Again, avoiding Margaret Atwood and Robertson Davies:

Anything by Alice Munro. There's a reason why she's called "Canada's Living Chekov" (hint: it has nothing to do with putting on a red velour tunic and a bad accent).

The Ash Garden by Dennis Bock. At the rate I was giving this book away after 9/11, I was courting bankruptcy.

In The Wings, by Carole Corbeil. This link has the entire Books In Canada review - a rather moving bit of prose itself.

The Last Crossing by Guy Vanderhaeghe. In a just universe, this guy would be bigger than Larry McMurtry, Wallace Stegner, or even Cormac McCarthy.

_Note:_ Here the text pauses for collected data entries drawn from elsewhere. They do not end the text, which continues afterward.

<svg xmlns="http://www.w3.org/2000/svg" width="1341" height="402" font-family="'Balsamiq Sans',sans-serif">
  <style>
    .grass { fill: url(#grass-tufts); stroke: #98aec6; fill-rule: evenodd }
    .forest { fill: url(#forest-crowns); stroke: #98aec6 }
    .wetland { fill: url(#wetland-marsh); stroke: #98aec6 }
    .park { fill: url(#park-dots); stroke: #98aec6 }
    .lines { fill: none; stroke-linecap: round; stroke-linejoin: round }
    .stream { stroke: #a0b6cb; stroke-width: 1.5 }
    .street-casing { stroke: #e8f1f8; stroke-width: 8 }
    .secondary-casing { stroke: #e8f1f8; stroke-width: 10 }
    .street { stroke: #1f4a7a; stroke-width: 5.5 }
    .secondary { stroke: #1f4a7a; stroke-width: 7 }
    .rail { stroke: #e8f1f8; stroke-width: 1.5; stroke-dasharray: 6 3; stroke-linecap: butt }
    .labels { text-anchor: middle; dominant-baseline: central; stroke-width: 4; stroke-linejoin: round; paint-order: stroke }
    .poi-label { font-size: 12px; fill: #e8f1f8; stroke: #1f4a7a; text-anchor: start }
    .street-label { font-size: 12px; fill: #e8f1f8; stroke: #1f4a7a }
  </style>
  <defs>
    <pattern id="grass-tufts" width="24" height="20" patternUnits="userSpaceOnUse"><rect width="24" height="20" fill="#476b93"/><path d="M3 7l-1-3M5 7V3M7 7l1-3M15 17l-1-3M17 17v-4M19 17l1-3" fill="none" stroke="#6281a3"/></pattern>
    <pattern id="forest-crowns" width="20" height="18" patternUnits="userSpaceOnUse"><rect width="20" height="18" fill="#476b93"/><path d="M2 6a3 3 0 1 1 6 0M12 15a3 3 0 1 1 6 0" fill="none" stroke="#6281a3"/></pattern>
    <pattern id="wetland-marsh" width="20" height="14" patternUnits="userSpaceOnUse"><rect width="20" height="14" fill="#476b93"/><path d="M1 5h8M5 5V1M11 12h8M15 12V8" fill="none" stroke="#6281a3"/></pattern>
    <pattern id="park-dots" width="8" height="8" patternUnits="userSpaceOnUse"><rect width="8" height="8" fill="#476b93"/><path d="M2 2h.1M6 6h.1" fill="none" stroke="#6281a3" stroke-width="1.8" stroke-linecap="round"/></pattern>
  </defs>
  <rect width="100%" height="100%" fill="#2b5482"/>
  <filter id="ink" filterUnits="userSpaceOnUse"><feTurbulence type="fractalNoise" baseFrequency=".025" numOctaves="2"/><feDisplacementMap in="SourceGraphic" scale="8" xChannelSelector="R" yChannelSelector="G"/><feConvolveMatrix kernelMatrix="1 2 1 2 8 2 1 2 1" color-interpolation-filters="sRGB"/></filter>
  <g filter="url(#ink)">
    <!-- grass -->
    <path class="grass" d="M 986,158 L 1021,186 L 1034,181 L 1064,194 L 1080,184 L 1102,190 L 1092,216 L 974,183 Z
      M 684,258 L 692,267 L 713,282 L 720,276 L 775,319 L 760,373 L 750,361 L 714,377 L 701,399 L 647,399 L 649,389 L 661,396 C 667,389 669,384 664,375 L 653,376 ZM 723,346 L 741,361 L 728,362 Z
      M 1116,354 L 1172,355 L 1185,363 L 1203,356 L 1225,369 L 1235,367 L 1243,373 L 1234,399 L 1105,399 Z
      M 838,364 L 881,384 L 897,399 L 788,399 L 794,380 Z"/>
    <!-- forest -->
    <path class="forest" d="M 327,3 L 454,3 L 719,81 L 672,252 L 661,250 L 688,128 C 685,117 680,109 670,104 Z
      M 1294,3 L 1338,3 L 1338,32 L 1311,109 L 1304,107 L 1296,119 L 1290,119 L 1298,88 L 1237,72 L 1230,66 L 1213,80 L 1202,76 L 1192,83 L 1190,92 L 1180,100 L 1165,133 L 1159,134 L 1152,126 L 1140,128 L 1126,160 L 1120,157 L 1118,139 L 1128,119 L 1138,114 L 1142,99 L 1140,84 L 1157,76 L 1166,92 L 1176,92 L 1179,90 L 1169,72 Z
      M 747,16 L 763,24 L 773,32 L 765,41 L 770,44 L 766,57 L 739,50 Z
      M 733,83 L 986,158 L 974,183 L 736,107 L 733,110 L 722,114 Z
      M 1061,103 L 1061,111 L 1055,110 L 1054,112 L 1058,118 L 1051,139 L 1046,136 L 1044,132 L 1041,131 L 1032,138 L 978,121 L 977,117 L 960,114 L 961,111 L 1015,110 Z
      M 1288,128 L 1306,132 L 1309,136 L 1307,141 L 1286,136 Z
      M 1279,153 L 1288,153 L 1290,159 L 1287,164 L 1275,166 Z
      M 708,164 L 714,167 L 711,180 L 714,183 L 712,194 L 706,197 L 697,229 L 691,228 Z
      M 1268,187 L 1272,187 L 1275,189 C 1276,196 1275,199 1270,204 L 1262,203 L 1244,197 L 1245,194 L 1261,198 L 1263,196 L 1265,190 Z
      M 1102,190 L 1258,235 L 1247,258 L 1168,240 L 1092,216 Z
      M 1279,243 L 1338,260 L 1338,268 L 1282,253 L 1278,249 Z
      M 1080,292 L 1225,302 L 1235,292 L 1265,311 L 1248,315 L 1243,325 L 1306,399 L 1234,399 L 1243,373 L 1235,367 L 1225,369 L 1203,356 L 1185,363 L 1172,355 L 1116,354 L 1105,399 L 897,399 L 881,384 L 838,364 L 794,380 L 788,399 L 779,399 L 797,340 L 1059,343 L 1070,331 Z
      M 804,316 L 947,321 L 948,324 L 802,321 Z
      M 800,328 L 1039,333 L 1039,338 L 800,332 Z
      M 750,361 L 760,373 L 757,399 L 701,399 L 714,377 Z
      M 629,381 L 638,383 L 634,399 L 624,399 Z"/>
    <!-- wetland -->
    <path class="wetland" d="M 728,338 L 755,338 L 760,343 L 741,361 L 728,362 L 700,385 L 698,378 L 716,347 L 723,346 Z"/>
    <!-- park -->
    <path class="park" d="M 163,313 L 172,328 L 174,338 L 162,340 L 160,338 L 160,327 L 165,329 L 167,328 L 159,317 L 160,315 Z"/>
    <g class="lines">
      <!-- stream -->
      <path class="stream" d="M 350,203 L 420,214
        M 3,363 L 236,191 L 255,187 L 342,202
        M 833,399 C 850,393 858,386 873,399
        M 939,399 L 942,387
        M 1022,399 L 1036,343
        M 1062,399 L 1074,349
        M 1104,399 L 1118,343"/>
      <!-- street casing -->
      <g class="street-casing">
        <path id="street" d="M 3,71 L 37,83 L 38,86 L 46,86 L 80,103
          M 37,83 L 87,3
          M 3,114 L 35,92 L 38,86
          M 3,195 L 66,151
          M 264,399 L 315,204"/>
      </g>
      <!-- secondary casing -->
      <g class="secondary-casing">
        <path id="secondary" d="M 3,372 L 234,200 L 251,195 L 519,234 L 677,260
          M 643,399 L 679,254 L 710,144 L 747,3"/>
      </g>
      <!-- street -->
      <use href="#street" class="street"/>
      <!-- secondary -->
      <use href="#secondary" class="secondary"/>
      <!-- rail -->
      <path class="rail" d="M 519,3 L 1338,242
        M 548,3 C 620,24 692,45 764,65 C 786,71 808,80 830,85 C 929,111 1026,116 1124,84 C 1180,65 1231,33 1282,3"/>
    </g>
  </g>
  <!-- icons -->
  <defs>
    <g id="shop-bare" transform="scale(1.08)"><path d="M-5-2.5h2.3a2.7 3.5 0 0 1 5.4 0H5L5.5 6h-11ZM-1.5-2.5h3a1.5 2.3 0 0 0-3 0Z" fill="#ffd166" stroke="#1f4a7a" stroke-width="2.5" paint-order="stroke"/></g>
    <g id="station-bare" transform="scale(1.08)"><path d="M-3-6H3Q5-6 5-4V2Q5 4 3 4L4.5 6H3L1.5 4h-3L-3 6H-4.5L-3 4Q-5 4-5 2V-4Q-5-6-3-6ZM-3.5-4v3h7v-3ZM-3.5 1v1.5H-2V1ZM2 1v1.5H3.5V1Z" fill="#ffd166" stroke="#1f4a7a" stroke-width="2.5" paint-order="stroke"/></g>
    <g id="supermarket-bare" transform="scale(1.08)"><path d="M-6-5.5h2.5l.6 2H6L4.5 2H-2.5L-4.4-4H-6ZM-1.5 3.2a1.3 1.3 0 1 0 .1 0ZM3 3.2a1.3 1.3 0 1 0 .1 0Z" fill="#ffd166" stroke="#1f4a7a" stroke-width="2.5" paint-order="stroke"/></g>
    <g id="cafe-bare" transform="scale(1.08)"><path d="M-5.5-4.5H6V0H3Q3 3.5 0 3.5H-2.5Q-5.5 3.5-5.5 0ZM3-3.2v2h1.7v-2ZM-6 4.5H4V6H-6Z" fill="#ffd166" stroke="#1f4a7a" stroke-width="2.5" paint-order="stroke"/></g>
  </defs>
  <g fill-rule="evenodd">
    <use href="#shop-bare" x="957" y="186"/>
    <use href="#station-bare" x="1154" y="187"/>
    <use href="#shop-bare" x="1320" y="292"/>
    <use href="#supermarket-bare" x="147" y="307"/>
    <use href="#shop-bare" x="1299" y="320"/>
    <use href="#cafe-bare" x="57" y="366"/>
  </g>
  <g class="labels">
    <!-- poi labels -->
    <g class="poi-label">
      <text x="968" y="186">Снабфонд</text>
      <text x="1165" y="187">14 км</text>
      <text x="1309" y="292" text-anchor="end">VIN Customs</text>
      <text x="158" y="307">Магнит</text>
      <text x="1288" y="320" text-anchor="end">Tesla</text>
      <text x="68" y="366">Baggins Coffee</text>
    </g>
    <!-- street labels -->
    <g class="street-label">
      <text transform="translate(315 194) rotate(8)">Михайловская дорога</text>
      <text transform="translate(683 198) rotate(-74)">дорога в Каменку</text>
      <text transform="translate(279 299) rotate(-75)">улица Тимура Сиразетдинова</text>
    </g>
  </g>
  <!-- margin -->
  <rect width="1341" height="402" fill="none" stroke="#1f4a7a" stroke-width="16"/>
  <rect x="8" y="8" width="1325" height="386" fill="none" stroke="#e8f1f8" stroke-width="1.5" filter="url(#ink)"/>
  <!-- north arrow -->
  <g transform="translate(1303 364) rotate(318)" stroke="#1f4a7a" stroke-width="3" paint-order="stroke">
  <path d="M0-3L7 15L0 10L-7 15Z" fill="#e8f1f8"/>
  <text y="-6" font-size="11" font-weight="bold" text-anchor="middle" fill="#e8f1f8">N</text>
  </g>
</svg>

That Summer In Paris by Morley Callaghan. Okay, so this last one isn't a novel. But it's a brilliantly rendered account of what it was like to be a Canadian (like, regular guy, eh?) rubbing elbows with Gertrude Stein's "Lost Generation" in Paris - the last generation of writers everyone paid attention to.

Enjoy! (Thanks, DV!)

2 comments:

DarkoV said...

Whew!? Great pair of posts here. You're truly a font of unfamiliar authors. Intriguing one sentence reviews which are enough, at least for me, to at least do a cursory 25-30 page scouting trip.
Just wondering. Ondaatje, Johnston, & my current fav. (thanks to one of your previous entries), Toews? No mention since they're better known, or are both of your lists here living things to be added onto?

Whisky Prajer said...

I was within a hair's breadth of listing Ondaatje's In The Skin Of A Lion, instead of Callaghan's delicious little memoir. In that case, I followed my oh-so-Canadian instincts, and listed the lesser-known. Wayne Johston's Colony of Unrequited Dreams is very, very good, but I'm not sure I could shoehorn him into a list of only five books. Ditto, Ms. Toews. Also, I'm told by my Steinbach informant that Ms. Toews is currently on an international tour of countries who have translated and published her work, including Japan and China. This tour is slated to conclude with a public reading at the Roman Collosseum, where she will be opening for Salman Rushdie. Since Ms. Toews is but one slender degree removed from her creation No-Me's fondest desire of becoming Lou Reed's first Mennonite consort, she needs no more publicity help from me!